Document extract:
[start]
Paul Saffo is a renowned forecaster who has been consulting with companies and governments about how to respond to large-scale, long-term technological change for more than two decades. He is managing director of Foresight at Discern Analytics and teaches on the future of engineering and the impact of technological change at Stanford University in California.
The personal computer is going the way of the dinosaur. One of the great ironies of the past 30 years is that Steve Jobs, who did more in his life to bring the personal computer to every home, did more in his final days to throw it on the rubbish dump. We are at the point now where the internet is changing the stuff that's connecting to it. We will really count on tablets in the future. What people are doing badly with their smartphones they will do well with their tablets – like Siri [voice-controlled software for iPhone 4S].
Remember the tricorder? The gadget they used to use on Star Trek? Now there is a competition to create one. There is technology that makes it possible. In the future you could get a pocket cat scan which would be interesting for emergency crews. Or a simple device that measures blood sugar levels and your pulse. You could use it to measure health in the developing world.
A couple of times a month I stop and just think "yikes! this is utter magic". You know I did videos about this magical future in the 1980s, like "you just get your phone and check your map" and that's what I'm doing now! But I'm pissed off 'cos its slow... it's taking 30 seconds and I'm annoyed. Connectivity to the web will quickly become like oxygen. If that's cut off for even a minute you're gasping for air. That's why companies such as [content delivery firm] Akamai are crucial right now.
[end]
Given instruction: Print the text on Paul Saffo and technological change in full, word for word.

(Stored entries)
[start]
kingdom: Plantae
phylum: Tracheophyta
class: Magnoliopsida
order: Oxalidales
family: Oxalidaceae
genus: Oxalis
[end]
Written response:
Paul Saffo is a renowned forecaster who has been consulting with companies and governments about how to respond to large-scale, long-term technological change for more than two decades. He is managing director of Foresight at Discern Analytics and teaches on the future of engineering and the impact of technological change at Stanford University in California.
The personal computer is going the way of the dinosaur. One of the great ironies of the past 30 years is that Steve Jobs, who did more in his life to bring the personal computer to every home, did more in his final days to throw it on the rubbish dump. We are at the point now where the internet is changing the stuff that's connecting to it. We will really count on tablets in the future. What people are doing badly with their smartphones they will do well with their tablets – like Siri [voice-controlled software for iPhone 4S].
Remember the tricorder? The gadget they used to use on Star Trek? Now there is a competition to create one. There is technology that makes it possible. In the future you could get a pocket cat scan which would be interesting for emergency crews. Or a simple device that measures blood sugar levels and your pulse. You could use it to measure health in the developing world.
A couple of times a month I stop and just think "yikes! this is utter magic". You know I did videos about this magical future in the 1980s, like "you just get your phone and check your map" and that's what I'm doing now! But I'm pissed off 'cos its slow... it's taking 30 seconds and I'm annoyed. Connectivity to the web will quickly become like oxygen. If that's cut off for even a minute you're gasping for air. That's why companies such as [content delivery firm] Akamai are crucial right now.